Tahiti, le 2 juin 2022 - Le Bataillon du Pacifique est entré dans l’histoire avec les honneurs à Bir Hakeim en juin 1942. Sous la plume de Jean-Christophe Shigetomi, Tahiti Infos se propose de relater les dures heures de ces combattants héroïques. Aujourd’hui, comment les forces de Bir Hakeim ont vécu huit jours pilonnés par les forces de l’Axe et dominées par la soif du 2 au 10 juin.
 
Dans le Sud du désert de Libye, la place forte de Bir Hakeim est organisée autour d'un ancien puit romain asséché, à côté duquel un fort ottoman a été construit. La garnison des forces françaises libres commandée par le général Koenig compte 3 826 hommes, dont ceux du Bataillon du Pacifique. Et malgré un dernier ravitaillement en eau et munitions opéré durant les journées du 28 mai au 1er juin, les réserves du camp retranché français vont s’avérer très limitées et précieuses, particulièrement celles en eau, pendant les huit jours de combat et d’encerclement menés par les forces du général Rommel, du 2 au 10 juin 1942. Car, si dans le désert de Libye l’ensoleillement est très important tout au long de l'année, les températures atteignent 40 à 50°C en juin. Et les pluies sont inexistantes.

Ce qui nous abattait le plus, c’est la soif”
───
Consigne: Réécrivez le passage du texte sur Bir Hakeim qui s'ouvre sur les mots « Tahiti, le 2 » et se referme sur « au 10 juin. », en y remplaçant « combattants » par « soldats ». Les lignes de données n'ont aucun rapport avec le texte sur Bir Hakeim.

Données extraites:
───
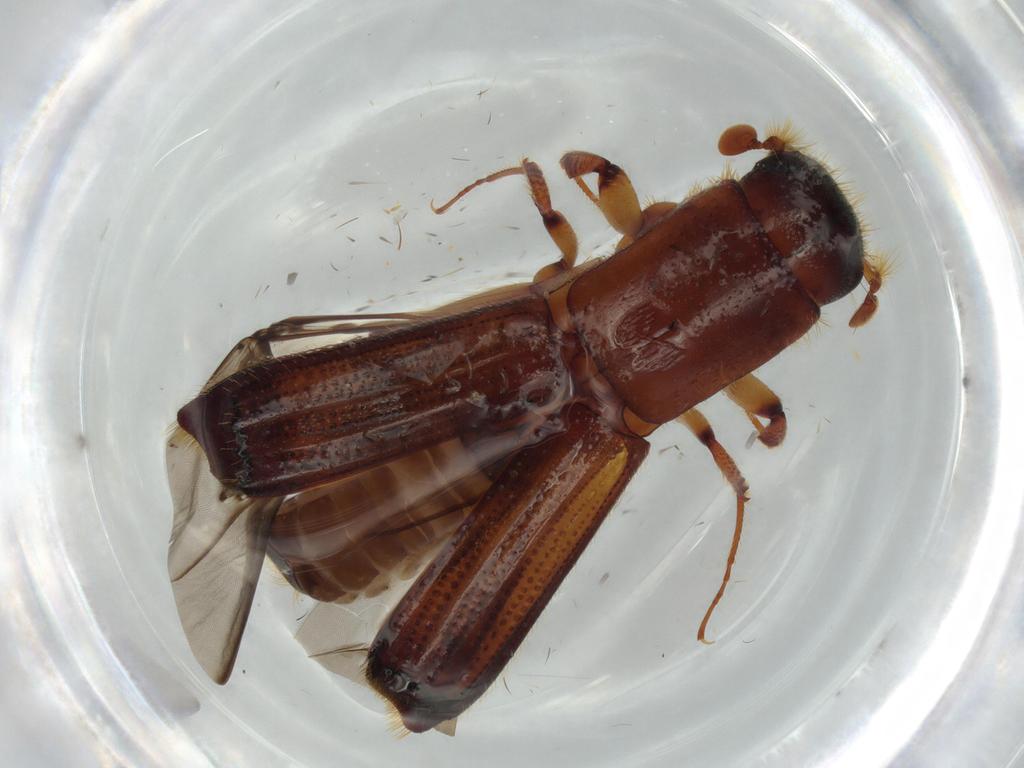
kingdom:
───
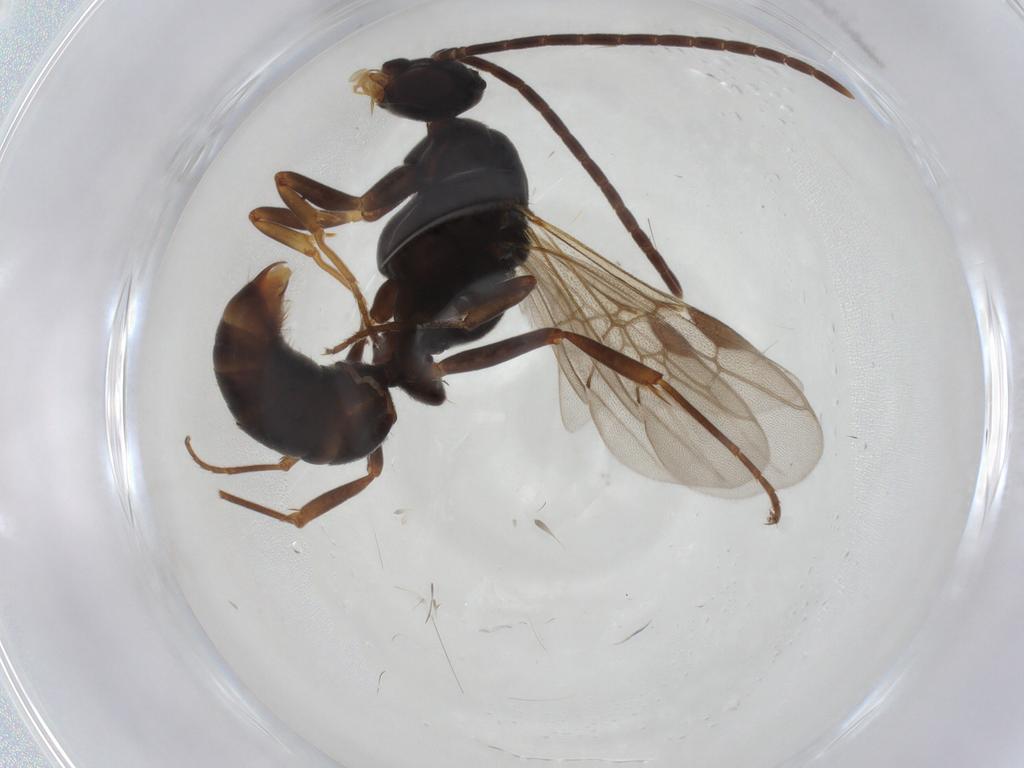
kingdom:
───
Résultat:
Tahiti, le 2 juin 2022 - Le Bataillon du Pacifique est entré dans l’histoire avec les honneurs à Bir Hakeim en juin 1942. Sous la plume de Jean-Christophe Shigetomi, Tahiti Infos se propose de relater les dures heures de ces soldats héroïques. Aujourd’hui, comment les forces de Bir Hakeim ont vécu huit jours pilonnés par les forces de l’Axe et dominées par la soif du 2 au 10 juin.